• _Exercise objective_
Below are records; copy exactly the line containing "User<279944971>: ты ещё" and every line after it, through the last.

• _Information shown_
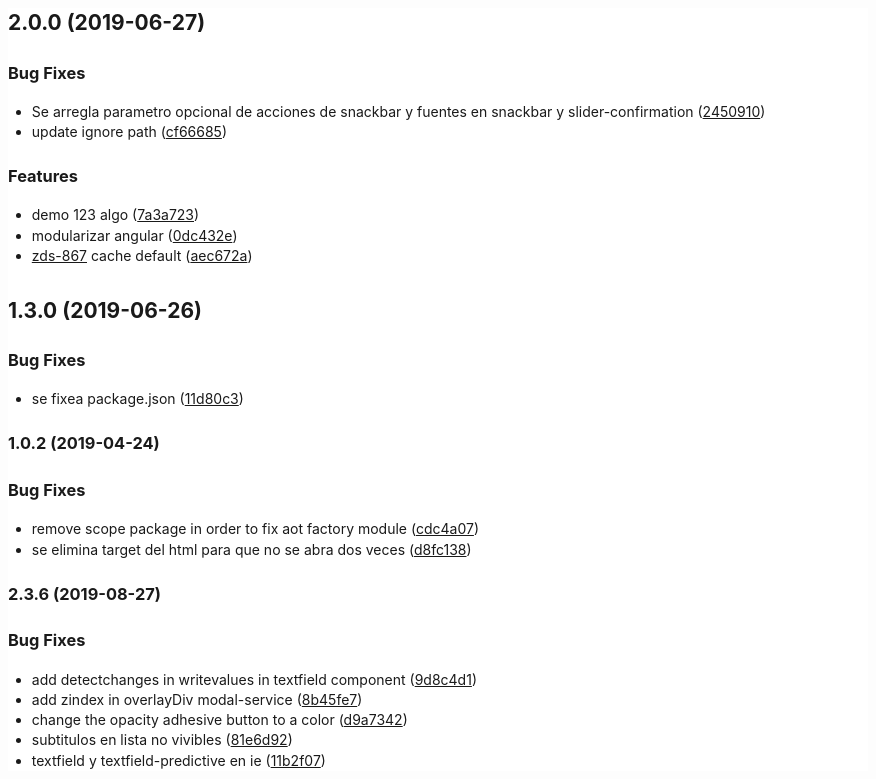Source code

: ## 2.0.0 (2019-06-27)


### Bug Fixes

* Se arregla parametro opcional de acciones de snackbar y fuentes en snackbar y slider-confirmation ([2450910](https://cmprod.naranja.com.ar/frontend/designsystem-core/commit/2450910))
* update ignore path ([cf66685](https://cmprod.naranja.com.ar/frontend/designsystem-core/commit/cf66685))


### Features

* demo 123 algo ([7a3a723](https://cmprod.naranja.com.ar/frontend/designsystem-core/commit/7a3a723))
* modularizar angular ([0dc432e](https://cmprod.naranja.com.ar/frontend/designsystem-core/commit/0dc432e))
* [zds-867](https://naranja.atlassian.net/browse/zds-867) cache default ([aec672a](https://cmprod.naranja.com.ar/frontend/designsystem-core/commit/aec672a))

## 1.3.0 (2019-06-26)


### Bug Fixes

* se fixea package.json ([11d80c3](https://cmprod.naranja.com.ar/frontend/designsystem-core/commit/11d80c3))

### 1.0.2 (2019-04-24)


### Bug Fixes

* remove scope package in order to fix aot factory module ([cdc4a07](https://cmprod.naranja.com.ar/frontend/designsystem-core/commit/cdc4a07))
* se elimina target del html para que no se abra dos veces ([d8fc138](https://cmprod.naranja.com.ar/frontend/designsystem-core/commit/d8fc138))

### 2.3.6 (2019-08-27)


### Bug Fixes

* add detectchanges in writevalues in textfield component ([9d8c4d1](https://cmprod.naranja.com.ar/frontend/designsystem-core/commit/9d8c4d1))
* add zindex in overlayDiv modal-service ([8b45fe7](https://cmprod.naranja.com.ar/frontend/designsystem-core/commit/8b45fe7))
* change the opacity adhesive button to a color ([d9a7342](https://cmprod.naranja.com.ar/frontend/designsystem-core/commit/d9a7342))
* subtitulos en lista no vivibles ([81e6d92](https://cmprod.naranja.com.ar/frontend/designsystem-core/commit/81e6d92))
* textfield y textfield-predictive en ie ([11b2f07](https://cmprod.naranja.com.ar/frontend/designsystem-core/commit/11b2f07))

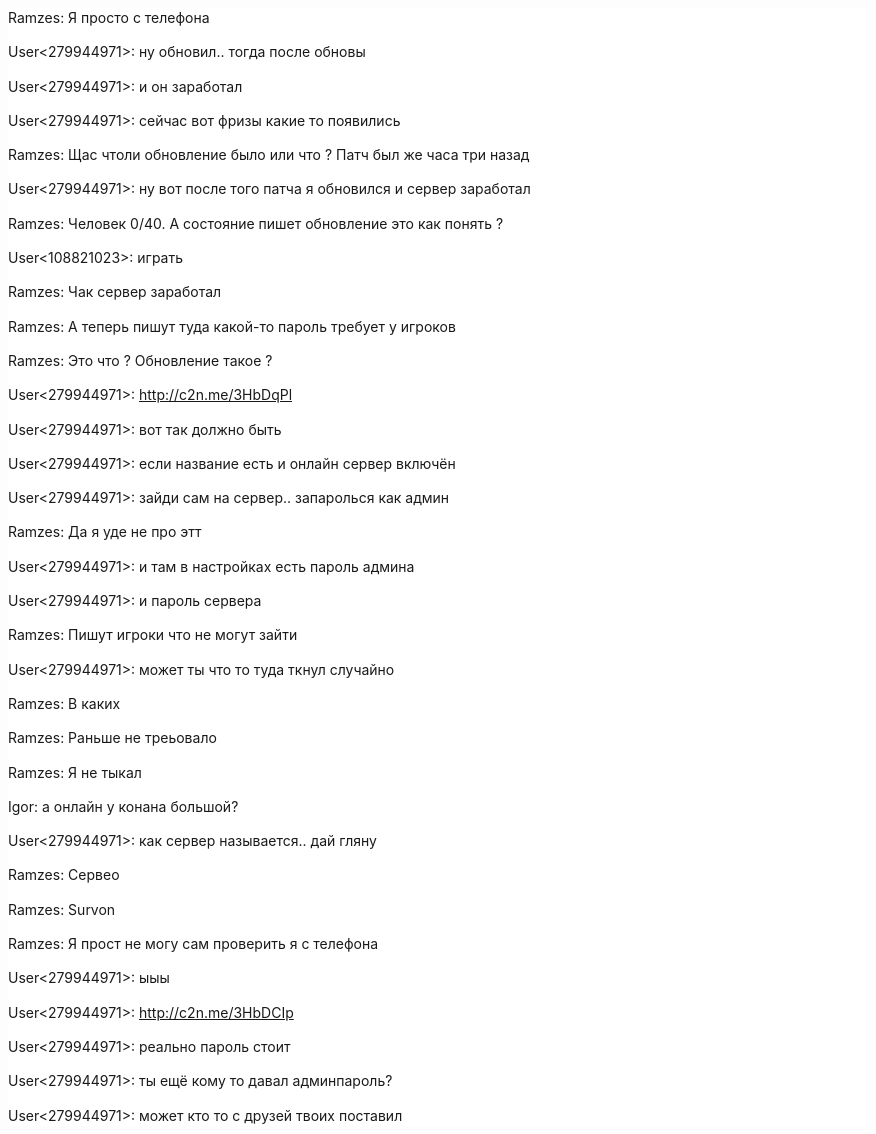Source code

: Ramzes: Я просто с телефона

User<279944971>: ну обновил.. тогда после обновы

User<279944971>: и он заработал

User<279944971>: сейчас вот фризы какие то появились

Ramzes: Щас чтоли обновление было или что ? Патч был же часа три назад

User<279944971>: ну вот после того патча я обновился и сервер заработал

Ramzes: Человек 0/40. А состояние пишет обновление это как понять ?

User<108821023>: играть

Ramzes: Чак сервер заработал

Ramzes: А теперь пишут туда какой-то пароль требует у игроков

Ramzes: Это что ? Обновление такое ?

User<279944971>: http://c2n.me/3HbDqPl

User<279944971>: вот так должно быть

User<279944971>: если название есть и онлайн сервер включён

User<279944971>: зайди сам на сервер.. запаролься как админ

Ramzes: Да я уде не про этт

User<279944971>: и там в настройках есть пароль админа

User<279944971>: и пароль сервера

Ramzes: Пишут игроки что не могут зайти

User<279944971>: может ты что то туда ткнул случайно

Ramzes: В каких

Ramzes: Раньше не треьовало

Ramzes: Я не тыкал

Igor: а онлайн у конана большой?

User<279944971>: как сервер называется.. дай гляну

Ramzes: Сервео

Ramzes: Survon

Ramzes: Я прост не могу сам проверить я с телефона

User<279944971>: ыыы

User<279944971>: http://c2n.me/3HbDCIp

User<279944971>: реально пароль стоит

User<279944971>: ты ещё кому то давал админпароль?

User<279944971>: может кто то с друзей твоих поставил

• _Solved problem_
User<279944971>: ты ещё кому то давал админпароль?

User<279944971>: может кто то с друзей твоих поставил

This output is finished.